CONCEPT Cited by 1 source
Master Patient Index (MPI)¶
A Master Patient Index (MPI) — sometimes called MDM (Master Data Management) for patient records — is the deduplication primitive that ensures one patient = one golden record across multiple source systems in a healthcare data platform. First wiki canonicalisation 2026-05-27.
Definition¶
In the conventional fragmented healthcare data landscape, a single patient often exists as multiple records across multiple source systems — distinct EHR records, claims records, lab records, pharmacy records — with mismatched identifiers, slightly different demographics, and no shared join key. An MPI is the system component that:
- Ingests patient records from multiple source systems.
- Compares records using deterministic and/or probabilistic linkage (name + DOB + address + identifiers) — see probabilistic record linkage.
- Resolves matches into a single golden record with canonical demographics + linked source-record identifiers.
- Surfaces the golden record as the primary patient identity in downstream operational and analytical workflows.
Verbatim from the 2026-05-27 source: "MDM/MPI (Master Data Management / Master Patient Index) deduplicates patient records so one patient equals one golden record."
Architectural role¶
In the FHIR-server-on-lakehouse-substrate pattern (Aidbox-on-Lakebase + Moonlink + Unity Catalog), MPI is one of four named capabilities in Health Samurai's standardisation layer (alongside the open-source HL7v2 / C-CDA / X12 converters, the FHIR-native Terminology Server, and FHIR Implementation Guide validation).
MPI's structural payoff is composable with terminology-server normalisation:
- Terminology server ensures "one diagnosis is counted once regardless of source system" (collapsing code-system noise on the attribute axis).
- MPI ensures "one patient equals one golden record" (collapsing identity noise on the entity axis).
Both are point-of-entry transformations — the substrate sees deduplicated, code-normalised FHIR resources rather than the raw ingest data with all its redundancy and code drift.
Relationship to entity resolution¶
MPI is the domain-specific instance of entity resolution applied to patient records. Many of the sysdesign concerns are shared:
- Deterministic vs probabilistic linkage trade-offs (see probabilistic record linkage).
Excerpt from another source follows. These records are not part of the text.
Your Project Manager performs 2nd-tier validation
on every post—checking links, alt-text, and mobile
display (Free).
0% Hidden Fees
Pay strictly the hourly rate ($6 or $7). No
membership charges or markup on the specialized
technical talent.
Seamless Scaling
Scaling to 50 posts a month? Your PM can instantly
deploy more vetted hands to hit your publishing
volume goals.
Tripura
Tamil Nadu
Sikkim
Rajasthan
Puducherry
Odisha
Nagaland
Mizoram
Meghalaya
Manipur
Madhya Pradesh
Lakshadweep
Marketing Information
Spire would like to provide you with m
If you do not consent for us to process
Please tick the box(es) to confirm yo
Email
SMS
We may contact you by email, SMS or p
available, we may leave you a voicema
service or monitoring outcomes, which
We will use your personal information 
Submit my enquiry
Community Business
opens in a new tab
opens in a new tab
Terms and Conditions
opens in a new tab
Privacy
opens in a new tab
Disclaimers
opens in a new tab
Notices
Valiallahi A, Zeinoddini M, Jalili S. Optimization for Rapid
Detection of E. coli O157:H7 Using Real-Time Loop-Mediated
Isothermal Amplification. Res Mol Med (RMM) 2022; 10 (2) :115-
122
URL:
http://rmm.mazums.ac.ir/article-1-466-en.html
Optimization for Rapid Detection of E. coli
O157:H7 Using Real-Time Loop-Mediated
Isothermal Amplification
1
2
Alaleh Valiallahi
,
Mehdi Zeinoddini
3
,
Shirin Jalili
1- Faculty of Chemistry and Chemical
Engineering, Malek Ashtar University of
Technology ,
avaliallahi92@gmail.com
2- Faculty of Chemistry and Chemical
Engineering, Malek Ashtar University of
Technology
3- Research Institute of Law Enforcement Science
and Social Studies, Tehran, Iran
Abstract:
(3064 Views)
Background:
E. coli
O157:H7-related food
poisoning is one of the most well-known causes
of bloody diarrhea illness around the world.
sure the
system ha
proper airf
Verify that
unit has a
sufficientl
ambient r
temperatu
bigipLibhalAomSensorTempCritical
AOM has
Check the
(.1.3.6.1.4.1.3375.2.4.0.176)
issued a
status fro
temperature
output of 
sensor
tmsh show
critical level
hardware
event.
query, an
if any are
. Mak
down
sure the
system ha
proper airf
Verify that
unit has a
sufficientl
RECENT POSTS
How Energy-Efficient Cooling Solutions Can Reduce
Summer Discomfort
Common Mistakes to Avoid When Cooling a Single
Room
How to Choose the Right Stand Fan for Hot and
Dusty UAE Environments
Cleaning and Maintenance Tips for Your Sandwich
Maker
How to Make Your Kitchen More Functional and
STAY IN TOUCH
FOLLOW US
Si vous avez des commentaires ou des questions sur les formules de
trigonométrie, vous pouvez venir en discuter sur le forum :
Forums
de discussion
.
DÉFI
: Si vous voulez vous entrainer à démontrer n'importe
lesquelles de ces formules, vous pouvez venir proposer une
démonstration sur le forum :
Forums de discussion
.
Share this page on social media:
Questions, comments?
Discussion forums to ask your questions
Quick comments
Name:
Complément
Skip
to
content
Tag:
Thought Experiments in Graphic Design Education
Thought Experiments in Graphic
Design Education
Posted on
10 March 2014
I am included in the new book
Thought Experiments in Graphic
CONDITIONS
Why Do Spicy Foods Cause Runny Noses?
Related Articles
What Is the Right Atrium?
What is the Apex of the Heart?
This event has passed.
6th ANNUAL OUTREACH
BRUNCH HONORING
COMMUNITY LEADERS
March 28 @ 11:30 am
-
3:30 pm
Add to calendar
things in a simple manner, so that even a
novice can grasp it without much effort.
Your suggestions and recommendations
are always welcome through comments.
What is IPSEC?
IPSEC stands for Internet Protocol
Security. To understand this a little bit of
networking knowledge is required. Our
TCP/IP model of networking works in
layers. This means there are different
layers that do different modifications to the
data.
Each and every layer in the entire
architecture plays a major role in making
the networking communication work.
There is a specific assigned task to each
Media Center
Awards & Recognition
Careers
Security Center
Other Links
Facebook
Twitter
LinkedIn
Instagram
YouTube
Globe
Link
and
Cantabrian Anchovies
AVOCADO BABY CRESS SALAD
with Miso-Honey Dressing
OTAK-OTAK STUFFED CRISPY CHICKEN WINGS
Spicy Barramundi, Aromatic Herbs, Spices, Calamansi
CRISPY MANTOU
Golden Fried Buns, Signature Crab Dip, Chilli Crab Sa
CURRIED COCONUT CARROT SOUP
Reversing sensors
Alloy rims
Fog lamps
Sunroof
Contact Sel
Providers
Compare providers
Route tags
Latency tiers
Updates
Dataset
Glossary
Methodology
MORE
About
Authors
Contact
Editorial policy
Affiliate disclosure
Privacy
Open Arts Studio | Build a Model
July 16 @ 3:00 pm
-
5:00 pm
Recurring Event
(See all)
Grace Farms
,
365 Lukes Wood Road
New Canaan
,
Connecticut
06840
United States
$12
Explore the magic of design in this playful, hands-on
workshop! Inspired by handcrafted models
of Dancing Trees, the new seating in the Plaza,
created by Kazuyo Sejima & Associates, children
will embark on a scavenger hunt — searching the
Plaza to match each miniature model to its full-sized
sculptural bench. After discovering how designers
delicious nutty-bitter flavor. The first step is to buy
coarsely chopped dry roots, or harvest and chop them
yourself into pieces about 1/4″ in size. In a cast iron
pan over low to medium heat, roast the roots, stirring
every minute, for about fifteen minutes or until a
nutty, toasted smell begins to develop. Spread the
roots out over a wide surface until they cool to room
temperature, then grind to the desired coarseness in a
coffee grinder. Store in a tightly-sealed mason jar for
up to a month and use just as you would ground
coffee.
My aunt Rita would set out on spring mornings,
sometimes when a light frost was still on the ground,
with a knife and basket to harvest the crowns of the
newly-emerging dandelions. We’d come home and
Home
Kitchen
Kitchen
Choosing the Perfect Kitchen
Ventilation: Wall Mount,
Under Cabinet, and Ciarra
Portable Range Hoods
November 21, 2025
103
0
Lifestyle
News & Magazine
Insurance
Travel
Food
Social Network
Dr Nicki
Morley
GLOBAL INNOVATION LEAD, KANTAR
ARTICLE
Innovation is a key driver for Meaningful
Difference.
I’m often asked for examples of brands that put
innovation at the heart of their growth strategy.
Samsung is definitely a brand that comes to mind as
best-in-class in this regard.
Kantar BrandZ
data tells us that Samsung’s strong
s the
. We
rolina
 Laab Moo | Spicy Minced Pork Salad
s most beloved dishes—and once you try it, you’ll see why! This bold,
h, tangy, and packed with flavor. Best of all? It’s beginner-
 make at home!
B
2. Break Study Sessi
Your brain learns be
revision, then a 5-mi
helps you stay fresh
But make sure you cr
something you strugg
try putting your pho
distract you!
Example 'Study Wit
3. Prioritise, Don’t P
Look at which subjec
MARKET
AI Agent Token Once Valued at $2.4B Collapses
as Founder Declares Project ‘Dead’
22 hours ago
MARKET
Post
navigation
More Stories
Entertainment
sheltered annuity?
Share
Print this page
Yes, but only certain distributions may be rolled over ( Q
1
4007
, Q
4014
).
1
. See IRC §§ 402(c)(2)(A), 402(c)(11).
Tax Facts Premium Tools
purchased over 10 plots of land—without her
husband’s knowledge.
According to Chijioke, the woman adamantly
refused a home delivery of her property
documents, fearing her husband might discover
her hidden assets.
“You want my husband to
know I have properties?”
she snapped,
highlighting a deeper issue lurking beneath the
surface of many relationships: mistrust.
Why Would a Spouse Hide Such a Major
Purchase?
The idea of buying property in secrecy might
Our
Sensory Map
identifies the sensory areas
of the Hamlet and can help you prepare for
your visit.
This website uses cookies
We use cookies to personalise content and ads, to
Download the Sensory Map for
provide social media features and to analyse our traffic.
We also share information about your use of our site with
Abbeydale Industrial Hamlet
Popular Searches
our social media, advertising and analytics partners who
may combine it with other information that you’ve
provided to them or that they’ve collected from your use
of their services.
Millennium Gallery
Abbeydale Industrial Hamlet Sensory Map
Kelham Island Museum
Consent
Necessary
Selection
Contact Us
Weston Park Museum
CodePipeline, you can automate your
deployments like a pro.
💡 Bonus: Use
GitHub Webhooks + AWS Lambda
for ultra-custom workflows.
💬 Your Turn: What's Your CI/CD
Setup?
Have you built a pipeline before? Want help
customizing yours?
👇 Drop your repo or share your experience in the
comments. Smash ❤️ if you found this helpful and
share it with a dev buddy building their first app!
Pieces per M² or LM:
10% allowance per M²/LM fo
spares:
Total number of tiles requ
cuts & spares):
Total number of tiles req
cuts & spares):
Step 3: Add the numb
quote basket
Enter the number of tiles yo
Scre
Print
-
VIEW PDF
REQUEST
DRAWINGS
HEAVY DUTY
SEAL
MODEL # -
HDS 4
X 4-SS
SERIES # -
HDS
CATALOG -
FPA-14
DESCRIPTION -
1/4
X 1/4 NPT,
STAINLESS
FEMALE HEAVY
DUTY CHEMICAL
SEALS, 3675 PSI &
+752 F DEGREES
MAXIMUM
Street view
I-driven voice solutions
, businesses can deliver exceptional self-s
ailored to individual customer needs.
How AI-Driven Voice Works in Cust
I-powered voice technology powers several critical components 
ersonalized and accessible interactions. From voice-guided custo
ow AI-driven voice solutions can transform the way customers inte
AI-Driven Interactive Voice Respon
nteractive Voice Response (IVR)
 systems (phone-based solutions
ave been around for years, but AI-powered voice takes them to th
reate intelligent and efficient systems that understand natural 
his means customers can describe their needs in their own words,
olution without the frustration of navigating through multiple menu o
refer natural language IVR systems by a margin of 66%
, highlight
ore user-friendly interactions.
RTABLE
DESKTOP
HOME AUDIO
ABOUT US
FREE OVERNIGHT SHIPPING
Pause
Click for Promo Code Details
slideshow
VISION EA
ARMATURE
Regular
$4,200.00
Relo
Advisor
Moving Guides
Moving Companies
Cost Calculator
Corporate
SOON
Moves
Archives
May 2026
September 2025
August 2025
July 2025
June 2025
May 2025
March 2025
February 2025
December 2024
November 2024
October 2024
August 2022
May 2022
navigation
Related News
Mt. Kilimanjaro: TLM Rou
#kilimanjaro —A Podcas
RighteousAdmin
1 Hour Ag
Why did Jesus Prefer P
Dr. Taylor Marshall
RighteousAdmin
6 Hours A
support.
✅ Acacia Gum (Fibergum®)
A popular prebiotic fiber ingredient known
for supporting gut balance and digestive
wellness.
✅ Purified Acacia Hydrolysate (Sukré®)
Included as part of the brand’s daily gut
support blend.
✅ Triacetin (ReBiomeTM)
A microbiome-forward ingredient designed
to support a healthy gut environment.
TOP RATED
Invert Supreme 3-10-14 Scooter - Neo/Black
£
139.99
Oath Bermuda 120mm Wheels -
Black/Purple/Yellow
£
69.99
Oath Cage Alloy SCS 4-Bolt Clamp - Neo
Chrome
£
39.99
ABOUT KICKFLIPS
- Curse-of-the-last-reducer stragglers in batch ER (see curse of the last reducer).
- Golden-record vs golden-graph trade-offs in storing the resolved entity.
- Human-in-the-loop review queues for low-confidence matches.
The MPI-specific overlay is the regulatory + clinical-correctness envelope: a false-positive merge (two patients into one golden record) is a clinical-safety incident; a false-negative split (one patient as two golden records) is a continuity-of-care incident. Both have higher cost than a typical e-commerce or marketing entity-resolution failure.
Seen in¶
- 2026-05-27 — sources/2026-05-27-databricks-building-a-fhir-native-health-data-platform-on-databricks-lakebase — first wiki canonicalisation. Health Samurai's MDM/MPI capability named at capability altitude as one of four standardisation-layer primitives feeding clean FHIR data into the operational substrate.
Caveats¶
- Capability altitude only. No specific Health Samurai MPI mechanism disclosed — no probabilistic-linkage discipline, no FP/FN rates, no scale numbers, no human-review workflow, no integration specifics with Aidbox.
- No multi-source-record canonical-identifier disclosure. How the golden record's canonical identifier relates to the source-system identifiers is not addressed.
- No merge-conflict resolution disclosure. When two source records disagree on demographics (e.g. address, last name post-marriage), how the golden record's canonical demographics are resolved is not addressed.